The monstrous Rough Quest might look like a beast who could rip a dragon's head off, but is in fact a dainty flower whose muscles do not feel nice when it gets cold. Since he is already a Grand National winner, Casey is happy to indulge his horse and covers him in matting and employs a heat lamp in his box to stop any chills getting on diddums' chest.

Rough Quest is a property worth looking after. When he captured the Grand National last year it was in a rare style for the race. He won it classily, vaulting with fluency and then employing the sort of sprint finish that only the finest athletes possess. It was with some relief then that Casey received his vehicle back from Kempton's King George VI Chase in one piece. The crusty Sunbury ground was most unacceptable for Rough Quest, who nevertheless picked up the sort of place prize-money that could buy a flat and did not pick up any acute physical damage in the process. "He was stiff for a couple of days but his legs were fine and that's the main thing," Casey said yesterday. "Immediately after the race I went down to the stable yard and took his boots off to feel his legs. There were no dodgy signs and the following day he trotted out sound."

Rough Quest may be recently 11 (quite a lot of horses celebrated a birthday yesterday) but it appears he is not ready for equine SAGA holidays. It may even be that the old boy has yet to reach his peak. "I enjoy riding him out and I'm the trainer, so I get my choice," Casey said. "And I can tell you that when I sat on him at the beginning of this season, at the start of serious work, he felt better than at any time last year."

Rough Quest was paradoxically close to his nadir when he ran in the Gold Cup. Casey reckons he was rather sickly, which is bewildering as the gelding had only Imperial Call in front of him at the line. "When he went to Cheltenham he was certainly not right," the trainer said. "I told everyone that beforehand and when I saddled him he didn't look at his best for me. He ran well enough but I think he can be a lot better than that. After the Gold Cup he did nothing but improve and he felt brilliant in the week before the National. Those two races come at a good time of the year for him when the weather is getting warmer and milder."

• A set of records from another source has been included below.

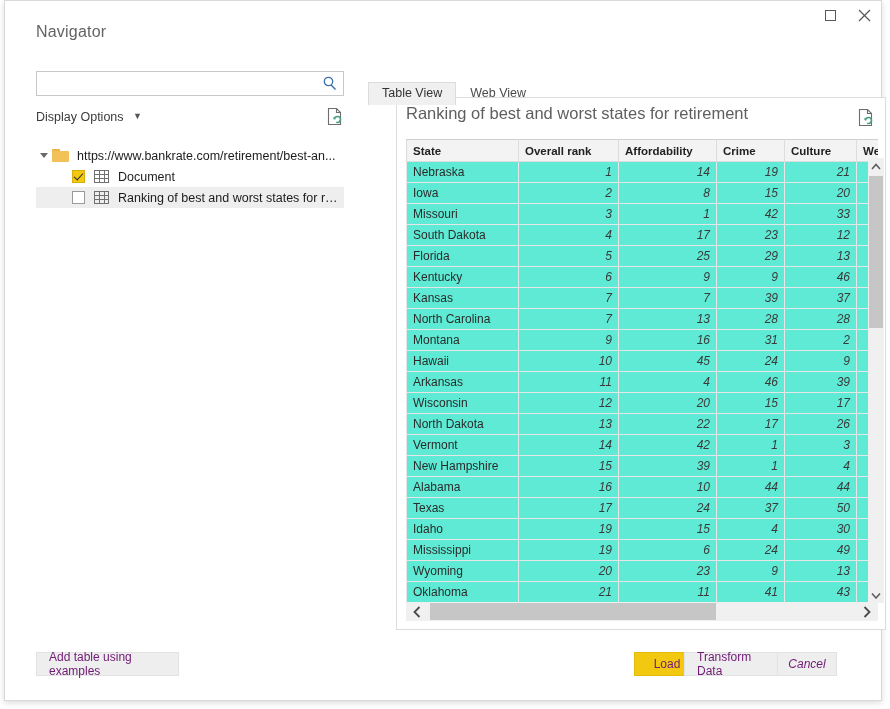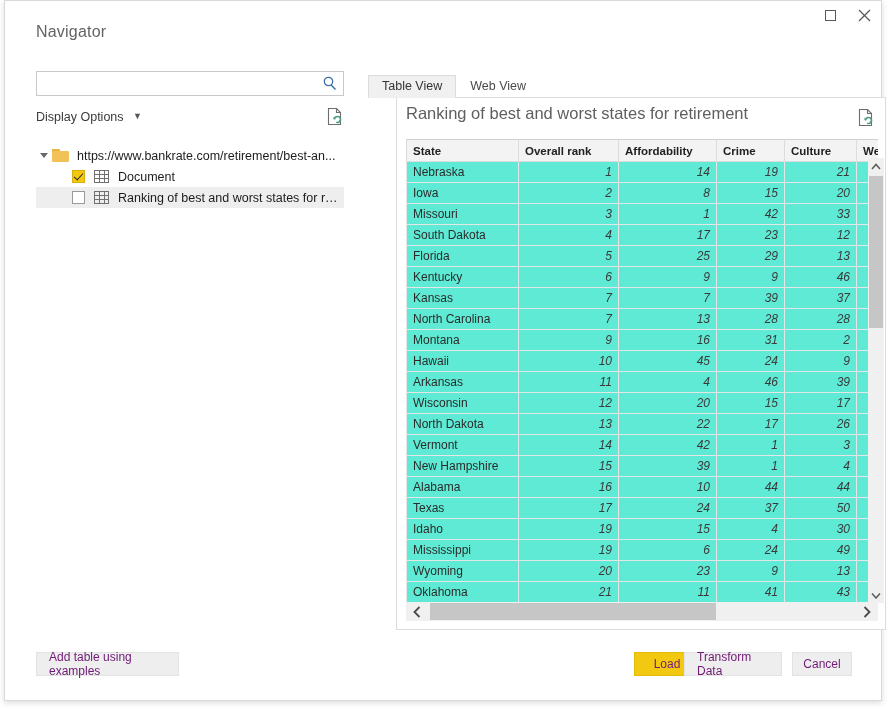--- a/index.html
+++ b/index.html
@@ -187,21 +187,21 @@
   .tree-label { overflow: hidden; text-overflow: ellipsis; }
 
   
   #rightpane {
     position: absolute;
     left: 363px; top: 74px;
     width: 490px; height: 556px;
   }
   #tabs {
     position: absolute;
-    left: 0; top: 0;
+    left: 0; top: 7px;
     height: 23px;
     display: flex;
     z-index: 3;
   }
   .tab {
     padding: 3px 13px 4px 13px;
     font-size: 12.5px;
     color: #4a4a4a;
     cursor: default;
     border: 1px solid transparent;
@@ -339,21 +339,21 @@
     cursor: default;
     display: flex; align-items: center; justify-content: center;
     padding: 0 12px;
   }
   #btn-add-table { left: 31px; bottom: 24px; width: 143px; }
   #btn-load {
     right: 181px; bottom: 24px; width: 66px;
     background: #f2c811; border-color: #e3bc0b;
   }
   #btn-transform { right: 99px; bottom: 24px; width: 98px; }
-  #btn-cancel    { right: 29px; bottom: 24px; width: 60px; }
+  #btn-cancel    { right: 44px; bottom: 24px; width: 60px; font-style: italic; }
 
   .refresh-doc-icon svg { display: block; }
 </style>
 </head>
 <body>
 
 <div id="window">
 
   <div id="titlebar">
     <div class="win-btn" id="btn-maximize">

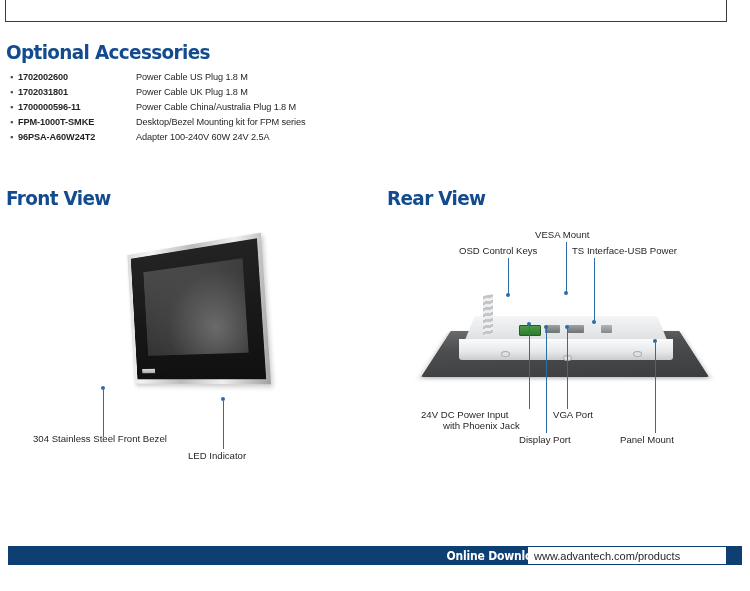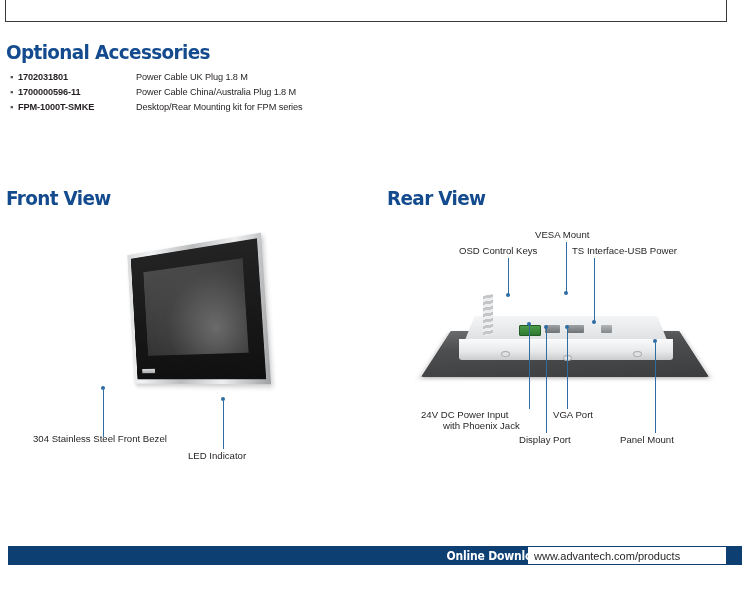--- a/index.html
+++ b/index.html
@@ -223,32 +223,42 @@
 
 <div class="spec-box">
   
 </div>
 
 <div class="heading" id="heading-optional">Optional Accessories</div>
 
 <div class="acc-list">
   <div class="acc-row">
     <span class="acc-bullet"></span>
+    <span class="acc-sku">1702002600</span>
+    <span class="acc-desc">Power Cable US Plug 1.8 M</span>
+  </div>
+  <div class="acc-row">
+    <span class="acc-bullet"></span>
     <span class="acc-sku">1702031801</span>
     <span class="acc-desc">Power Cable UK Plug 1.8 M</span>
   </div>
   <div class="acc-row">
     <span class="acc-bullet"></span>
     <span class="acc-sku">1700000596-11</span>
     <span class="acc-desc">Power Cable China/Australia Plug 1.8 M</span>
   </div>
   <div class="acc-row">
     <span class="acc-bullet"></span>
     <span class="acc-sku">FPM-1000T-SMKE</span>
-    <span class="acc-desc">Desktop/Rear Mounting kit for FPM series</span>
+    <span class="acc-desc">Desktop/Bezel Mounting kit for FPM series</span>
+  </div>
+  <div class="acc-row">
+    <span class="acc-bullet"></span>
+    <span class="acc-sku">96PSA-A60W24T2</span>
+    <span class="acc-desc">Adapter 100-240V 60W 24V 2.5A</span>
   </div>
 </div>
 
 <div class="heading" id="heading-front">Front View</div>
 
 <div class="front-art">
   <div class="front-bezel">
     <div class="front-inner">
       <div class="front-screen"></div>
       <div class="front-logo"></div>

Rough Quest will hound any foe that comes across his path in the next five weeks when he first tackles One Man, the King George winner, in the Pillar Chase at Cheltenham, and then goes for the Hennessy Gold Cup at Leopardstown. The latter contest will also be a proving ground for Imperial Call if he successfully negotiates a race at the same course in 17 days' time. "He's grand and he's coming along very well," trainer Fergus Sutherland said of Imperial Call yesterday. "He just got a bit bruised like a fellow who has been in a rough game when he fell [at Punchestown on his seasonal debut]. You shouldn't worry about him because you'll see him again and the Hennessy will be the final preparation." Game on.